Stay the course to 2014
Calgary Herald Comments (3)
Despite the difficulties of quelling rising violence in Afghanistan, the international community -- pushed by U.S. General David Petraeus -- renewed its commitment to the struggling South Asian nation last week, something which ought to prompt a rethink here at home.
NATO members attending the International Conference on Afghanistan in Kabul shelved plans to start allowing local security forces to take over provinces by the end of the year out of concern that the Afghans are unprepared. Rather than admit defeat, NATO has now set the end of 2014 as the date by which the Afghan police and military will be expected to assume responsibility for security countrywide. As a corollary to these plans, the International Security Assistance Force (ISAF) will have to keep troops in the country longer to damage the Taliban sufficiently to force them to the bargaining table.
Canadians need to give serious thought to keeping our own military contingent on the battlefield.
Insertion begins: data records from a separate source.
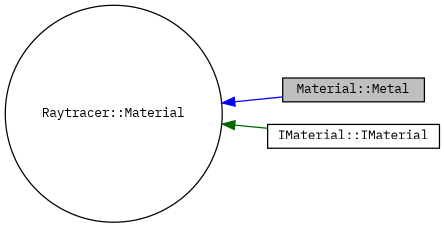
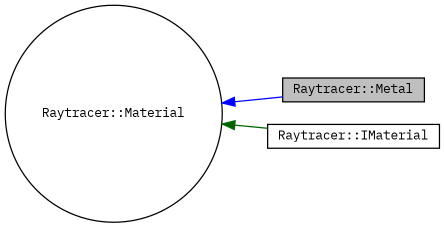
  digraph {
    fontname="IBM Plex Mono"
    rankdir=LR
    node [color=black fillcolor=white fontname="IBM Plex Mono" fontsize=10 shape=box style=filled]
    edge [dir=back fontname="IBM Plex Mono" fontsize=10 labelfontname=Helvetica labelfontsize=10 style=solid]
-   n1 [fillcolor=grey75 fontcolor=black height=0.2 label="Material::Metal" width=0.4]
+   n1 [fillcolor=grey75 fontcolor=black height=0.2 label="Raytracer::Metal" width=0.4]
    n2 [height=0.2 label="Raytracer::Material" shape=circle width=0.4]
-   n3 [height=0.2 label="IMaterial::IMaterial" width=0.4]
+   n3 [height=0.2 label="Raytracer::IMaterial" width=0.4]
    n2 -> n1 [color=blue]
    n2 -> n3 [color=darkgreen]
  }
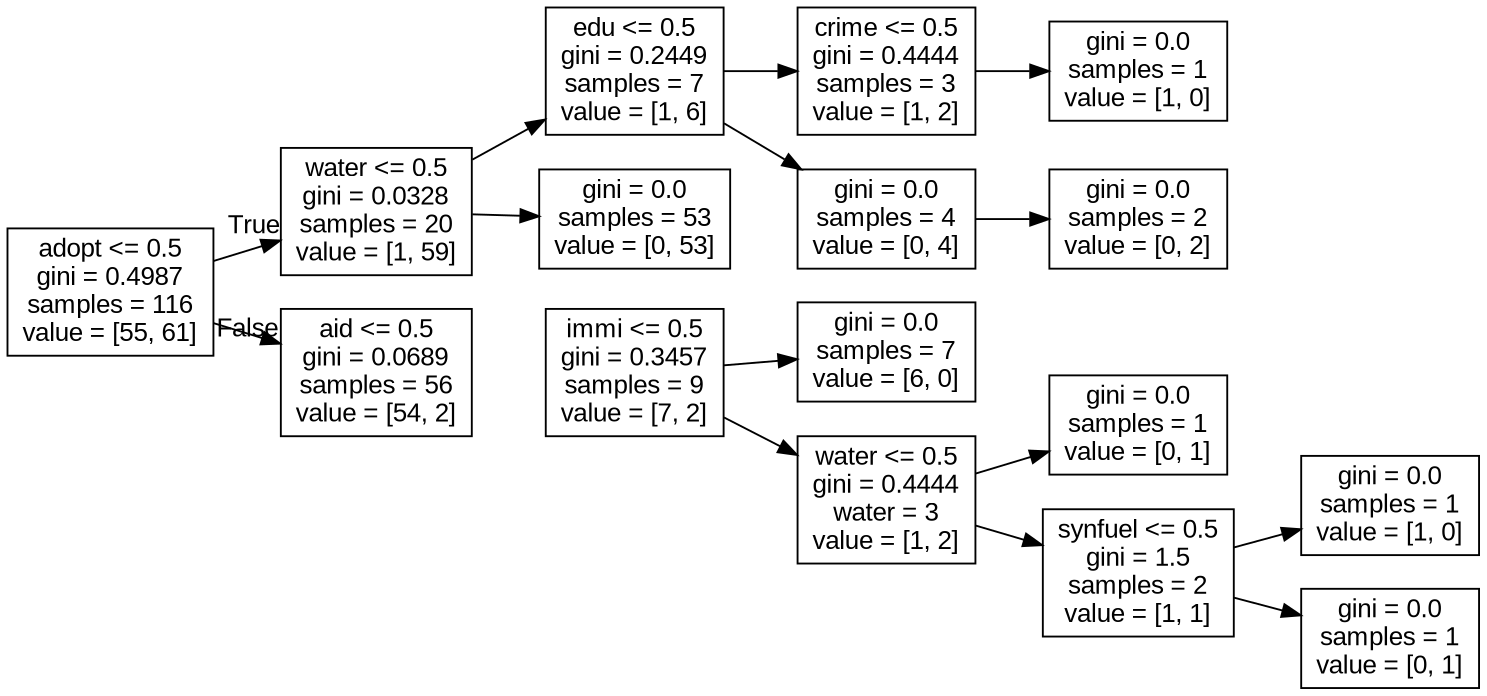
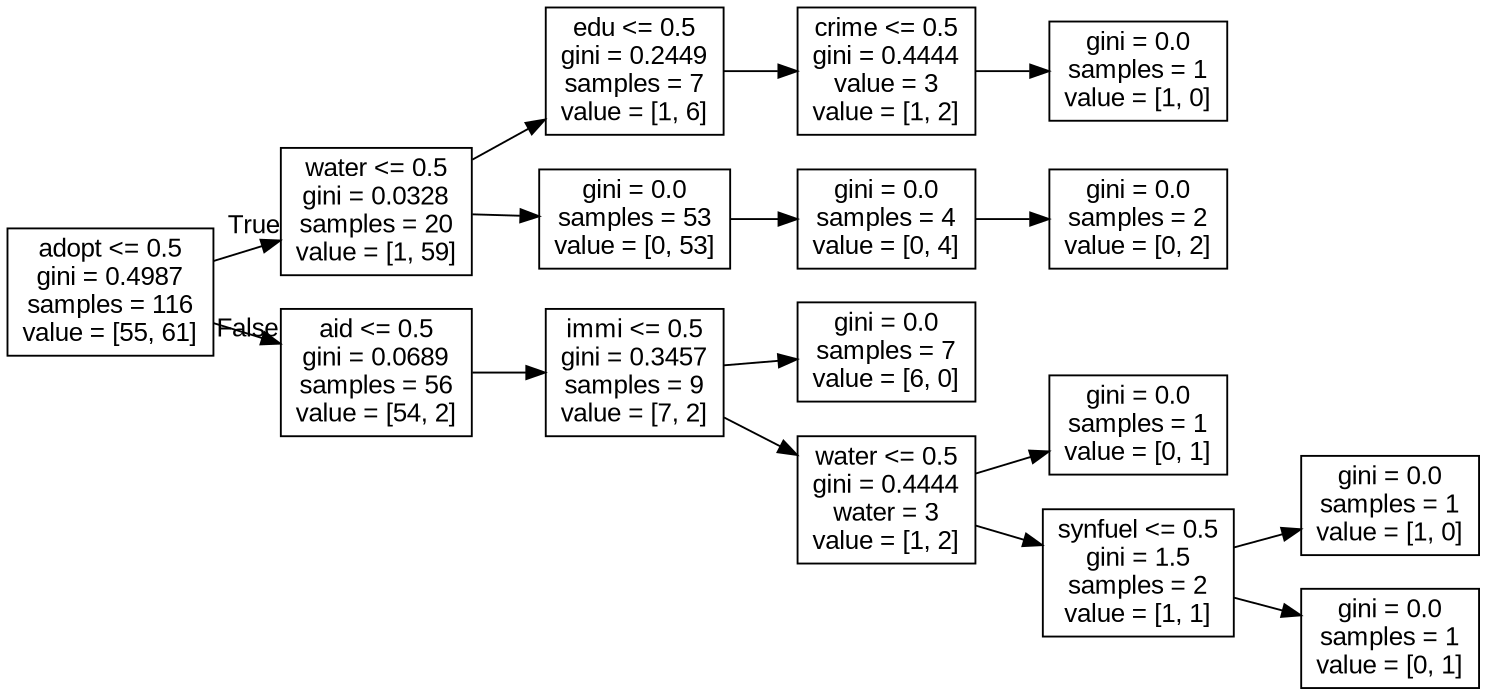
  digraph {
    fontname="Liberation Sans"
    rankdir=LR
    node [fontname="Liberation Sans" shape=box]
    edge [fontname="Liberation Sans"]
    n1 [label="adopt <= 0.5\ngini = 0.4987\nsamples = 116\nvalue = [55, 61]"]
    n2 [label="water <= 0.5\ngini = 0.0328\nsamples = 20\nvalue = [1, 59]"]
    n3 [label="aid <= 0.5\ngini = 0.0689\nsamples = 56\nvalue = [54, 2]"]
    n4 [label="edu <= 0.5\ngini = 0.2449\nsamples = 7\nvalue = [1, 6]"]
    n5 [label="gini = 0.0\nsamples = 53\nvalue = [0, 53]"]
    n6 [label="immi <= 0.5\ngini = 0.3457\nsamples = 9\nvalue = [7, 2]"]
-   n7 [label="crime <= 0.5\ngini = 0.4444\nsamples = 3\nvalue = [1, 2]"]
+   n7 [label="crime <= 0.5\ngini = 0.4444\nvalue = 3\nvalue = [1, 2]"]
    n8 [label="gini = 0.0\nsamples = 4\nvalue = [0, 4]"]
    n9 [label="gini = 0.0\nsamples = 1\nvalue = [1, 0]"]
    n10 [label="gini = 0.0\nsamples = 2\nvalue = [0, 2]"]
    n11 [label="gini = 0.0\nsamples = 7\nvalue = [6, 0]"]
    n12 [label="water <= 0.5\ngini = 0.4444\nwater = 3\nvalue = [1, 2]"]
    n13 [label="gini = 0.0\nsamples = 1\nvalue = [0, 1]"]
    n14 [label="synfuel <= 0.5\ngini = 1.5\nsamples = 2\nvalue = [1, 1]"]
    n15 [label="gini = 0.0\nsamples = 1\nvalue = [1, 0]"]
    n16 [label="gini = 0.0\nsamples = 1\nvalue = [0, 1]"]
    n1 -> n2 [headlabel=True labelangle=45 labeldistance=2.5]
    n1 -> n3 [headlabel=False labelangle=-45 labeldistance=2.5]
    n2 -> n4
    n2 -> n5
+   n3 -> n6
    n4 -> n7
-   n4 -> n8
+   n5 -> n8
    n6 -> n11
    n6 -> n12
    n7 -> n9
    n8 -> n10
    n12 -> n13
    n12 -> n14
    n14 -> n15
    n14 -> n16
  }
Afghans' hopes and dreams, along with the future stability of South Asia, are too precious for Canada to throw in the towel next summer.
Pessimists are too quick to argue the same old refrain that the war in Afghanistan is irretrievably lost. The Afghan government of President Hamid Karzai will never be strong enough to stand on its own and the Taliban
will never concede when they can just harass the ISAF and wait for the inevitable withdrawal. Better to get out as soon as possible
rather than fight on.
But hope has yet to die for Afghanistan and the new plans put forward at the donors' gathering last week offer a way forward.
Tossing out the 2011 withdrawal was badly overdue. It served no purpose other than to offer comfort to the enemy by signalling that the coalition lacked the stomach to continue the fight. By establishing criteria such as a handover of security responsibilities to the Afghan army and police, NATO demonstrates that it will not leave until the job is done.
Even if Canadians would prefer not to keep soldiers in Afghanistan beyond the summer of 2011, ISAF's fresh efforts will afford us plenty of opportunities to pull our own weight. The Afghan National Army and police are in desperate need of training and supplies while most of the country is sorely lacking infrastructure to spur growth and confidence in the authorities in Kabul.
Whatever form Canadian assistance takes over the next four years will be welcomed. Many Afghans recall too well what life was like under Taliban rule and are anxious not to waste the chance for a fresh start under NATO tutelage.
Earlier this year, a poll commissioned by the BBC revealed that almost three-quarters of Afghans were optimistic about their country's future. That is higher than similar polls in the wealthy west. There can be no better sign that the 155 Canadians who have given their lives for that future have not done so in vain.